While you are burrowed in your computer, and while Krissie sits next to you tapping through a farming game on her phone, she asks you who would win in a fight, Bigfoot or one hundred Asian giant hornets.
You tell her you don’t know.
As Krissie sleeps one night, you stay awake. You put on clothes, look at yourself in the mirror, your eyes puffy, your face tired.
You can take him. He is not a real man, as large as he is. He is a phantom. He is unreal.
Inevitably, outside of your apartment’s living room window, he appears. In your building’s parking lot, illumined by streetlight, stands the Nature Boy, in his feathered robe, blue and white, golden glitter on the underside, glistening towards you, the nuclear blue of fluff over the arms revealing his hands, his tanned chest bare in the suit’s deep V. He wears wrestling shoes, a periwinkle blue, tied with white laces. They are boyish; they are small.
He rises from the ground. Elevated, his arms extended and the wings of the suit turning darker when backlit by the moon, he hovers, swaying back and forth.
He drifts away.
You exit your apartment, and you follow him. Your feet carry you across Charlotte’s parking lots, its characterless roads. You smell cut grass; you feel the humid Carolina air on your skin. Ric Flair steers you into trees, a copse near the South Carolina border. Somehow, no sticks slash you; no rocks have cut your feet. You lose him in the dark, in the deep cover of the pines. You stumble around. You yell his name.
In a clearing stands the Nature Boy. He’s lowered his arms, hiding the gold under his robe. Far away from you, he looks small, like an action figure that you could pick up, smash against a different, better toy. The robe’s sequins, silver and pearled, shimmer like animal eyes.
To be the man you’ve got to beat the man, Ric Flair says.

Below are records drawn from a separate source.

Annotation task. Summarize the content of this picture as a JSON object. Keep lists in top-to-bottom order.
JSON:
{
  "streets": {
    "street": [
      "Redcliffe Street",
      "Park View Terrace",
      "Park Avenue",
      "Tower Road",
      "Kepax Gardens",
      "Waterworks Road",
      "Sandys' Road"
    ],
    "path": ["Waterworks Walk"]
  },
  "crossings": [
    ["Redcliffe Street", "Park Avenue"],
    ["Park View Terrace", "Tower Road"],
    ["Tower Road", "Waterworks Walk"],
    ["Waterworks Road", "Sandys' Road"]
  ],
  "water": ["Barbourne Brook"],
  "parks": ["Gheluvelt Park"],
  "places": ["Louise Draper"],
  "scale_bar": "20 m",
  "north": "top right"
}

He removes his robe, tosses it to the ground beside him. You see his body—square, muscular, a brick made out of flesh—and a baby blue pair of trunks, a bulge where his dick and balls are. He does not look intimidating. He looks ridiculous in his wrestling Speedo and his tiny shoes and his ridiculous mullet of platinum blond hair. What idiot ever thought that looking like this was the definition of opulence. Who defined this as heroic, as something that a viewer would see as aspirational.
He stares at you, a smile stretched across the jagged teeth in his mouth.
I hate you, you say.
Woo, he says.
I hate you so, so much, you say.
What are you going to do, then, he says. What can you do.

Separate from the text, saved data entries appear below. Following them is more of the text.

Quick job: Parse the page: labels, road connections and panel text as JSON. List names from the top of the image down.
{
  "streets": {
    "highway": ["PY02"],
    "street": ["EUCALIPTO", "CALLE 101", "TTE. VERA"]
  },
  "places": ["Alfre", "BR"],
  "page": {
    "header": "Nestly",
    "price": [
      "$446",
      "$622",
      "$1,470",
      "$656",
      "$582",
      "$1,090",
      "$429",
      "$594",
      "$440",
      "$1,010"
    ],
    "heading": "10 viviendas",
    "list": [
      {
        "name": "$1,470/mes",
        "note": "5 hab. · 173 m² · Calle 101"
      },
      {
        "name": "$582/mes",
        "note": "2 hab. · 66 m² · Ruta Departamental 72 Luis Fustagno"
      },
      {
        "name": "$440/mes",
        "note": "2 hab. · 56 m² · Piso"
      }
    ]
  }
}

What you do is cry. You cannot remember the last time you cried, but you cry, in the grove, in front of this malformed man. You hunch over, face contorted, eyes shut, tears warming your face. It is a heavy cry, an exhausted, exhaustive cry, a depletion of everything in you. It is a weeping.
Hey, Ric Flair says. Stop that.
You weep openly, gasp for air, let your face remain open to the elements, open to the ghost. You echo around yourself; you are loud; you are a megaphone of pain.
What are you doing, Ric Flair says. Cut that out.
You hold your face in your hands, feel the salt of your tears against the smooth skin on the inside of your fingers.
Please, Ric Flair says.
You hold yourself that way, crying, for a long time. Ric Flair is either in front of you or he is not in front of you; he is either asking you to quiet or he is not asking you to quiet. You are here, in this emotion. It is something warming your limbs. It is something that mists around you, like a hug, like an expression of okay.